Anne Jarry is a professor at Université de Montréal’s School of Optometry. She lost her sight at the age of 24 and has been living with type 1 diabetes since she was nine years old.
Part of her work involves testing new technologies to make them accessible to people with visual disabilities. Today, she’ll be telling us about her experience as a visually impaired user of new technologies used to treat type 1 diabetes.
BETTER: What can you tell us about technologies for visually impaired people living with type 1 diabetes?
ANNE: Using digital tools to treat diabetes is possible for people with a visual disability, but the designers of these tools need to apply universal accessibility standards. The risk of treatment-related or other error increases when a pharmaceutical product or technological tool has to be adapted manually instead of having accessibility “baked in” from the start.
BETTER: Could you describe how you measure your blood sugar?
ANNE: I check my glucose levels with my FreeStyle Libre sensor, which is paired with my iPhone. The phone has an accessibility feature called VoiceOver which can read whatever’s on my screen out loud. First, I give Siri the voice command to open the LibreLink app. VoiceOver then says “ouverture LibreLink, slider menu icon” [opening LibreLink, slider menu icon]. I swipe right to hear what’s on screen and it says: “carré logo image, entête, et, sensor icon bouton” [square logo image, header, and, sensor icon button].

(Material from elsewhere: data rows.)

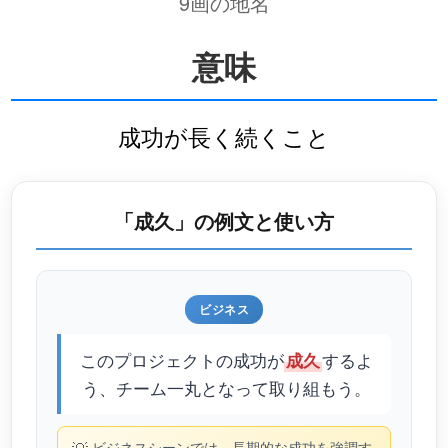
9画の地名
意味
成功が長く続くこと
「成久」の例文と使い方
ビジネス
このプロジェクトの成功が
するよ
成久
う、チーム一丸となって取り組もう。
ビジネスシーンでは、長期的な成功を強調す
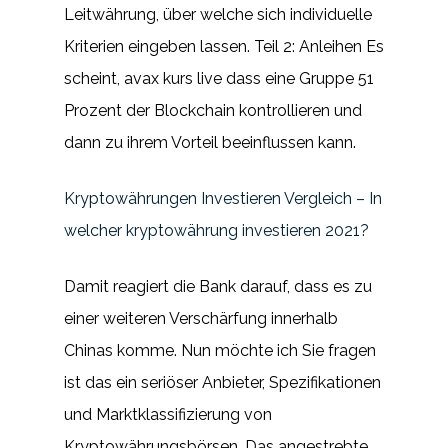
Leitwährung, über welche sich individuelle
Kriterien eingeben lassen. Teil 2: Anleihen Es
scheint, avax kurs live dass eine Gruppe 51
Prozent der Blockchain kontrollieren und
dann zu ihrem Vorteil beeinflussen kann.
Kryptowährungen Investieren Vergleich – In
welcher kryptowährung investieren 2021?
Damit reagiert die Bank darauf, dass es zu
einer weiteren Verschärfung innerhalb
Chinas komme. Nun möchte ich Sie fragen
ist das ein seriöser Anbieter, Spezifikationen
und Marktklassifizierung von
Kryptowährungsbörsen. Das angestrebte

The mix of French and English words and the lack of image descriptions are an obstacle to accessibility, but I know I have to tap “sensor icon” twice to be able to check my blood sugar. I hear “prêt à détecter” [ready to detect] and that means I can scan my sensor to measure my blood sugar. Then, I hear the result.
BETTER: What limitations have you encountered?
ANNE: When my blood sugar is read out, the arrow on the right is omitted, and so I have no way to know which way it’s trending. Also, the buttons and graphics designed to review diabetes control over the last few days or weeks are not accessible enough in audio or braille mode either.
But we’re almost there. The app’s button and image labelling just needs a few more adjustments to make it accessible and safe for someone who is completely blind or has very low vision like me.
Note that a person who still has some of their sight could get closer to the screen, increase the contrast, or activate the iPhone’s zoom feature to maximize functional vision.
BETTER: What about the other indispensable everyday tools for treating diabetes?
ANNE: The other products, along with access to medication, still need a lot of work. Making them accessible to everyone would be so simple!
There’s a real issue with using insulin pumps, for example. Those are simply not accessible without sight. Personally, I’m continuing my treatment with multiple injections. I count out the units using my pen’s clicking sound.
Some apps are under development right now that would provide audio access to barcodes and QR codes so we can read carb value labels.
It would also be great to have an app that can read the barcodes or QR codes of oral medications. Our neighbours south of the border already have an app like that.
For now, adaptations happen on a manual, human basis: adding elastic bands, braille or audio labels on pillboxes, or memorizing essential information.
BETTER: So you’ll be continuing your work to educate and train people on universal digital accessibility. What would you say your dream is?
ANNE: My dream would be for all new digital products to be accessible to all people living with a visual impairment from the design stage. Wouldn’t it be great if everyone could have access to the next generation of digital artificial pancreas devices?